• [Problem]:
Leave out the pictures and transcribe the rest of the records exactly.

• [Given information]:
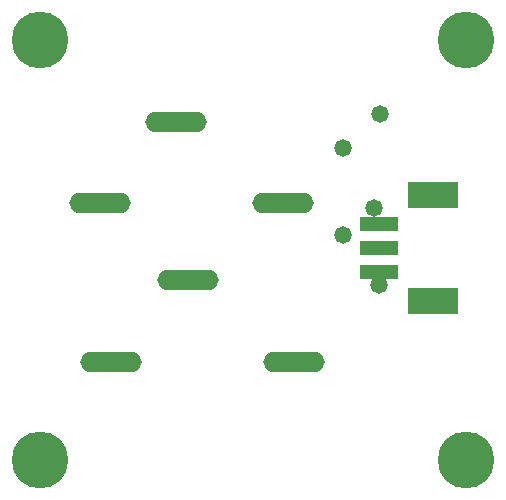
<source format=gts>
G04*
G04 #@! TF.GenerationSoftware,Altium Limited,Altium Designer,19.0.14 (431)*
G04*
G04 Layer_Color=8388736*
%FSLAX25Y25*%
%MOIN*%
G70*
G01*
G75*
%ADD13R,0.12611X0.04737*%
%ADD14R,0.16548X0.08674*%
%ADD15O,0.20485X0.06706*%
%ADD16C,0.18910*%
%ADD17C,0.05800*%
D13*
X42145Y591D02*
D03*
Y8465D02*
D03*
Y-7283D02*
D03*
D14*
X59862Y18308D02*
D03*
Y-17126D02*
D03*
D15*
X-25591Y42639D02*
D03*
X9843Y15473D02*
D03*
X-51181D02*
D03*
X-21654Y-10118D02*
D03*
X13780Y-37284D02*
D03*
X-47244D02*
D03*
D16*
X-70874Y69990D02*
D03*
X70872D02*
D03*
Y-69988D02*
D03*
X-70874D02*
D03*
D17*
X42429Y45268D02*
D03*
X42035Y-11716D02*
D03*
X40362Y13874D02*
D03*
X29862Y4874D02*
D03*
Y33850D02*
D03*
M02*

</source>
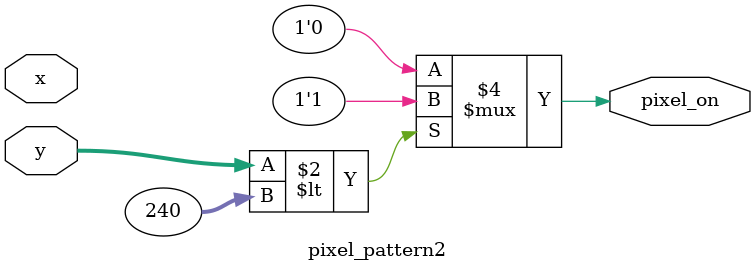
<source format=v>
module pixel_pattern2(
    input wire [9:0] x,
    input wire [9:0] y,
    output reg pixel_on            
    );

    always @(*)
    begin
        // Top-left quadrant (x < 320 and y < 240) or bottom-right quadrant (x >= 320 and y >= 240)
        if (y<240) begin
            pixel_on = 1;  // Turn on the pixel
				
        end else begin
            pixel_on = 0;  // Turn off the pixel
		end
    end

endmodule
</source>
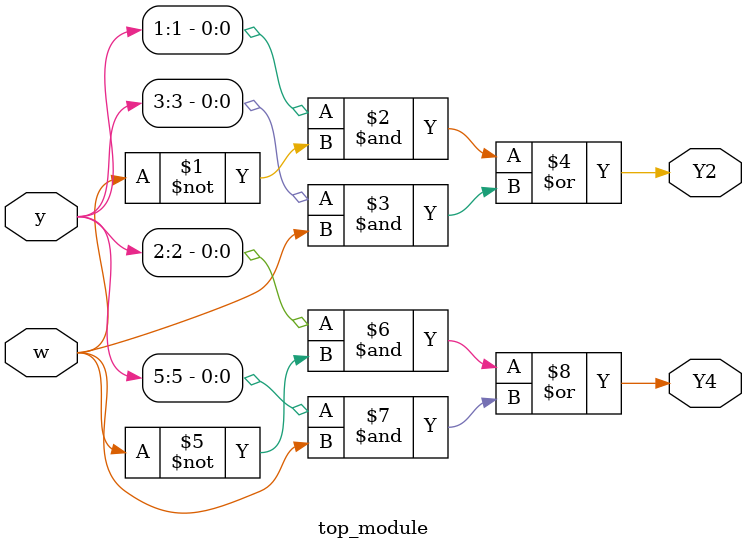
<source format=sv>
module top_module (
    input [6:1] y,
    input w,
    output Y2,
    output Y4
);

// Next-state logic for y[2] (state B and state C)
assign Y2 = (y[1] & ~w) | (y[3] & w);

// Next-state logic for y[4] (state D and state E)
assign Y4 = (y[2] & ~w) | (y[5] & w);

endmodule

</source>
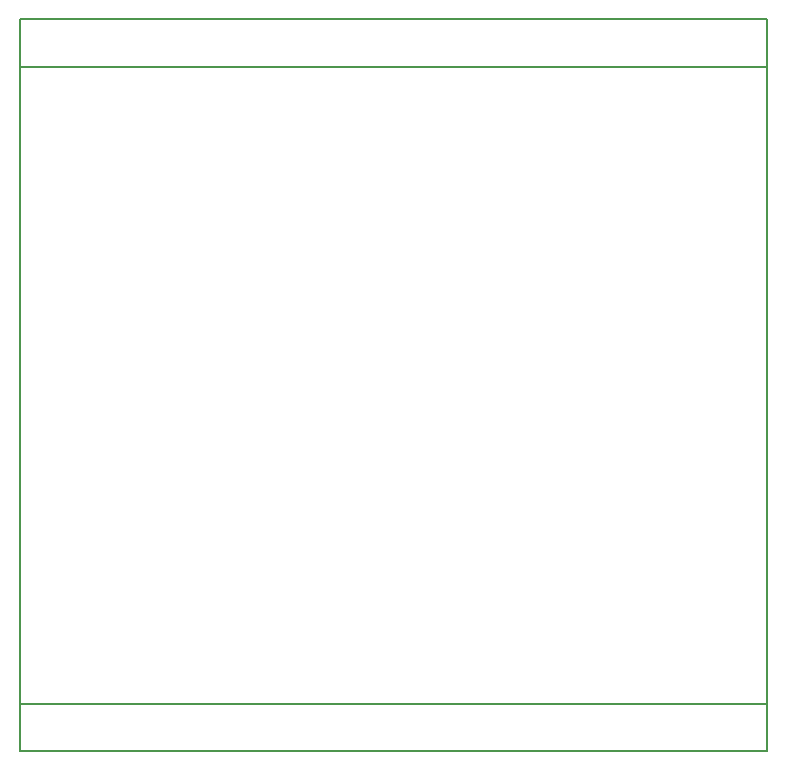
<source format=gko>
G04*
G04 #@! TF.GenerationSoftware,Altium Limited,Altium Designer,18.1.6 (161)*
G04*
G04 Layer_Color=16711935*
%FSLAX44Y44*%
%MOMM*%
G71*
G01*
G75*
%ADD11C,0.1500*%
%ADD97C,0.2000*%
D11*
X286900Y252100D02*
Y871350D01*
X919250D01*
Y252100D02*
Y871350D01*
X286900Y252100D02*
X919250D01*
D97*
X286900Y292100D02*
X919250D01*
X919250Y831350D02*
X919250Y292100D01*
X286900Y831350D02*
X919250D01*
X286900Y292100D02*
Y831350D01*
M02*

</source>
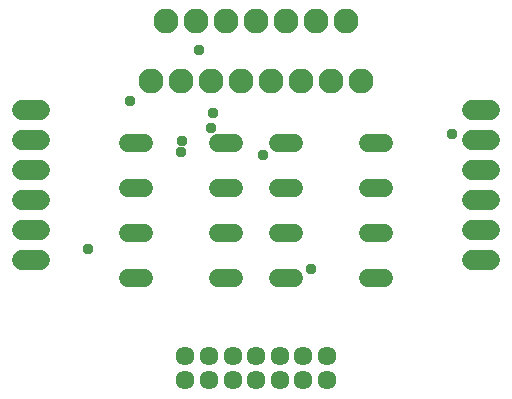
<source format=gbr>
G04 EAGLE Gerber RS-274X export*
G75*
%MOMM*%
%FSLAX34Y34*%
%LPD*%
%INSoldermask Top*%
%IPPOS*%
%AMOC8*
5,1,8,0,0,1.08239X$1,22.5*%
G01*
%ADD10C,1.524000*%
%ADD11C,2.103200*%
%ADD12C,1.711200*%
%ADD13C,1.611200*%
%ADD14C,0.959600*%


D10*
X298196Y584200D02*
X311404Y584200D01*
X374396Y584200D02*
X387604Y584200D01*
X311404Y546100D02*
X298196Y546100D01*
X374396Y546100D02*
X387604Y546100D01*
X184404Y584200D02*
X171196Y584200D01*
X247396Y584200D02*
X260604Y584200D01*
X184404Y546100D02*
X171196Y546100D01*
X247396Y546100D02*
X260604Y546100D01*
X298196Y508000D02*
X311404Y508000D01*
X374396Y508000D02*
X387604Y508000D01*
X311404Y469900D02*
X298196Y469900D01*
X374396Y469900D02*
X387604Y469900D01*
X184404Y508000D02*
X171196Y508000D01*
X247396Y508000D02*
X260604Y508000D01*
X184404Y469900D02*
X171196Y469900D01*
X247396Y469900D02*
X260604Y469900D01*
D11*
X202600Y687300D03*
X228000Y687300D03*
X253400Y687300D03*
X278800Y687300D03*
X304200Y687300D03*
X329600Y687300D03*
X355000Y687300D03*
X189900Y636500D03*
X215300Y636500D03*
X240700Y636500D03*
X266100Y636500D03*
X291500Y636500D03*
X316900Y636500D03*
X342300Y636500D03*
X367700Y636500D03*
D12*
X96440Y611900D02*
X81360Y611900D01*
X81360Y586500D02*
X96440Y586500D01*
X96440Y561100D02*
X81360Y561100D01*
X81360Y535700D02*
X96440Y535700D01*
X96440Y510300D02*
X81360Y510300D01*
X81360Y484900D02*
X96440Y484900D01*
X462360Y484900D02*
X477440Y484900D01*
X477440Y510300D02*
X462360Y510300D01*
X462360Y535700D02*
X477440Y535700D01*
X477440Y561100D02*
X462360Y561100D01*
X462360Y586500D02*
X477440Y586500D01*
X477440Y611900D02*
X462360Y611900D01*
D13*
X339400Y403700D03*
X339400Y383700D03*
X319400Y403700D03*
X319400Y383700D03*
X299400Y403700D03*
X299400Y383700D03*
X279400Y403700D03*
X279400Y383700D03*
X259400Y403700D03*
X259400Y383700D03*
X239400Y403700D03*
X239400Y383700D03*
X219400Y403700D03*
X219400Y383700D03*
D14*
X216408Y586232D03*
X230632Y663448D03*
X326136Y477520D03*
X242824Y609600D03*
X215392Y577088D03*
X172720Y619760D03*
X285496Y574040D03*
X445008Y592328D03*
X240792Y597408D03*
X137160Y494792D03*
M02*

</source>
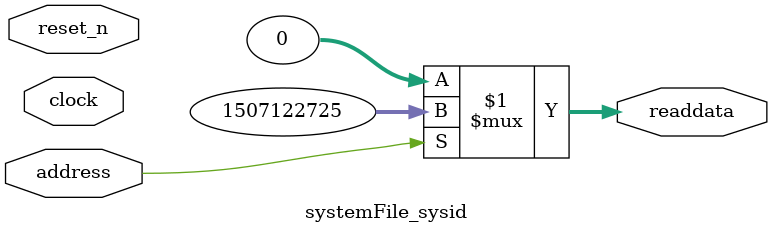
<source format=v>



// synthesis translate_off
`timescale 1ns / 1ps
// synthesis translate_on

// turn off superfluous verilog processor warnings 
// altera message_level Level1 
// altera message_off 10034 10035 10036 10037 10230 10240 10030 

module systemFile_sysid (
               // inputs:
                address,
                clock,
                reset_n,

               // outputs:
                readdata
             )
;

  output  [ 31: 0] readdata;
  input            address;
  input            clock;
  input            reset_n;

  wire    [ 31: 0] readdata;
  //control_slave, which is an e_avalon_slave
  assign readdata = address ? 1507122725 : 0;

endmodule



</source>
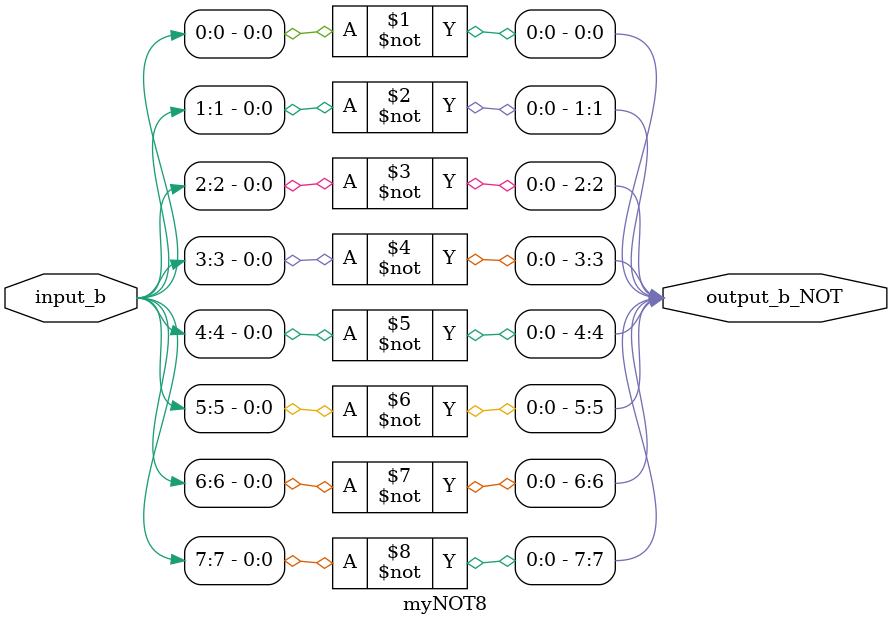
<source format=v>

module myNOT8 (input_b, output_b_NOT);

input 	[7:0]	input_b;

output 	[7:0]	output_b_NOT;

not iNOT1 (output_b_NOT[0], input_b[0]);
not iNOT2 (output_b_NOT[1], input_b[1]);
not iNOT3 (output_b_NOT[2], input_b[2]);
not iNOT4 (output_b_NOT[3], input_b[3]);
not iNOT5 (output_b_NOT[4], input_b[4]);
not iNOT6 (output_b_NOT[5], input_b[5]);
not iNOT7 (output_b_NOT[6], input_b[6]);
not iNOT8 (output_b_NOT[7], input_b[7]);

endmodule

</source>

• [Output below]:
<source format=gts>
G04*
G04 #@! TF.GenerationSoftware,Altium Limited,Altium Designer,19.0.14 (431)*
G04*
G04 Layer_Color=8388736*
%FSLAX25Y25*%
%MOIN*%
G70*
G01*
G75*
%ADD13R,0.12611X0.04737*%
%ADD14R,0.16548X0.08674*%
%ADD15O,0.20485X0.06706*%
%ADD16C,0.18910*%
%ADD17C,0.05800*%
D13*
X42145Y591D02*
D03*
Y8465D02*
D03*
Y-7283D02*
D03*
D14*
X59862Y18308D02*
D03*
Y-17126D02*
D03*
D15*
X-25591Y42639D02*
D03*
X9843Y15473D02*
D03*
X-51181D02*
D03*
X-21654Y-10118D02*
D03*
X13780Y-37284D02*
D03*
X-47244D02*
D03*
D16*
X-70874Y69990D02*
D03*
X70872D02*
D03*
Y-69988D02*
D03*
X-70874D02*
D03*
D17*
X42429Y45268D02*
D03*
X42035Y-11716D02*
D03*
X40362Y13874D02*
D03*
X29862Y4874D02*
D03*
Y33850D02*
D03*
M02*

</source>
<source format=v>
module pixel_pattern2(
    input wire [9:0] x,
    input wire [9:0] y,
    output reg pixel_on            
    );

    always @(*)
    begin
        // Top-left quadrant (x < 320 and y < 240) or bottom-right quadrant (x >= 320 and y >= 240)
        if (y<240) begin
            pixel_on = 1;  // Turn on the pixel
				
        end else begin
            pixel_on = 0;  // Turn off the pixel
		end
    end

endmodule
</source>
<source format=sv>
module top_module (
    input [6:1] y,
    input w,
    output Y2,
    output Y4
);

// Next-state logic for y[2] (state B and state C)
assign Y2 = (y[1] & ~w) | (y[3] & w);

// Next-state logic for y[4] (state D and state E)
assign Y4 = (y[2] & ~w) | (y[5] & w);

endmodule

</source>
<source format=gko>
G04*
G04 #@! TF.GenerationSoftware,Altium Limited,Altium Designer,18.1.6 (161)*
G04*
G04 Layer_Color=16711935*
%FSLAX44Y44*%
%MOMM*%
G71*
G01*
G75*
%ADD11C,0.1500*%
%ADD97C,0.2000*%
D11*
X286900Y252100D02*
Y871350D01*
X919250D01*
Y252100D02*
Y871350D01*
X286900Y252100D02*
X919250D01*
D97*
X286900Y292100D02*
X919250D01*
X919250Y831350D02*
X919250Y292100D01*
X286900Y831350D02*
X919250D01*
X286900Y292100D02*
Y831350D01*
M02*

</source>
<source format=gbr>
G04 EAGLE Gerber RS-274X export*
G75*
%MOMM*%
%FSLAX34Y34*%
%LPD*%
%INSoldermask Top*%
%IPPOS*%
%AMOC8*
5,1,8,0,0,1.08239X$1,22.5*%
G01*
%ADD10C,1.524000*%
%ADD11C,2.103200*%
%ADD12C,1.711200*%
%ADD13C,1.611200*%
%ADD14C,0.959600*%


D10*
X298196Y584200D02*
X311404Y584200D01*
X374396Y584200D02*
X387604Y584200D01*
X311404Y546100D02*
X298196Y546100D01*
X374396Y546100D02*
X387604Y546100D01*
X184404Y584200D02*
X171196Y584200D01*
X247396Y584200D02*
X260604Y584200D01*
X184404Y546100D02*
X171196Y546100D01*
X247396Y546100D02*
X260604Y546100D01*
X298196Y508000D02*
X311404Y508000D01*
X374396Y508000D02*
X387604Y508000D01*
X311404Y469900D02*
X298196Y469900D01*
X374396Y469900D02*
X387604Y469900D01*
X184404Y508000D02*
X171196Y508000D01*
X247396Y508000D02*
X260604Y508000D01*
X184404Y469900D02*
X171196Y469900D01*
X247396Y469900D02*
X260604Y469900D01*
D11*
X202600Y687300D03*
X228000Y687300D03*
X253400Y687300D03*
X278800Y687300D03*
X304200Y687300D03*
X329600Y687300D03*
X355000Y687300D03*
X189900Y636500D03*
X215300Y636500D03*
X240700Y636500D03*
X266100Y636500D03*
X291500Y636500D03*
X316900Y636500D03*
X342300Y636500D03*
X367700Y636500D03*
D12*
X96440Y611900D02*
X81360Y611900D01*
X81360Y586500D02*
X96440Y586500D01*
X96440Y561100D02*
X81360Y561100D01*
X81360Y535700D02*
X96440Y535700D01*
X96440Y510300D02*
X81360Y510300D01*
X81360Y484900D02*
X96440Y484900D01*
X462360Y484900D02*
X477440Y484900D01*
X477440Y510300D02*
X462360Y510300D01*
X462360Y535700D02*
X477440Y535700D01*
X477440Y561100D02*
X462360Y561100D01*
X462360Y586500D02*
X477440Y586500D01*
X477440Y611900D02*
X462360Y611900D01*
D13*
X339400Y403700D03*
X339400Y383700D03*
X319400Y403700D03*
X319400Y383700D03*
X299400Y403700D03*
X299400Y383700D03*
X279400Y403700D03*
X279400Y383700D03*
X259400Y403700D03*
X259400Y383700D03*
X239400Y403700D03*
X239400Y383700D03*
X219400Y403700D03*
X219400Y383700D03*
D14*
X216408Y586232D03*
X230632Y663448D03*
X326136Y477520D03*
X242824Y609600D03*
X215392Y577088D03*
X172720Y619760D03*
X285496Y574040D03*
X445008Y592328D03*
X240792Y597408D03*
X137160Y494792D03*
M02*

</source>
<source format=v>



// synthesis translate_off
`timescale 1ns / 1ps
// synthesis translate_on

// turn off superfluous verilog processor warnings 
// altera message_level Level1 
// altera message_off 10034 10035 10036 10037 10230 10240 10030 

module systemFile_sysid (
               // inputs:
                address,
                clock,
                reset_n,

               // outputs:
                readdata
             )
;

  output  [ 31: 0] readdata;
  input            address;
  input            clock;
  input            reset_n;

  wire    [ 31: 0] readdata;
  //control_slave, which is an e_avalon_slave
  assign readdata = address ? 1507122725 : 0;

endmodule



</source>
<source format=v>

module myNOT8 (input_b, output_b_NOT);

input 	[7:0]	input_b;

output 	[7:0]	output_b_NOT;

not iNOT1 (output_b_NOT[0], input_b[0]);
not iNOT2 (output_b_NOT[1], input_b[1]);
not iNOT3 (output_b_NOT[2], input_b[2]);
not iNOT4 (output_b_NOT[3], input_b[3]);
not iNOT5 (output_b_NOT[4], input_b[4]);
not iNOT6 (output_b_NOT[5], input_b[5]);
not iNOT7 (output_b_NOT[6], input_b[6]);
not iNOT8 (output_b_NOT[7], input_b[7]);

endmodule

</source>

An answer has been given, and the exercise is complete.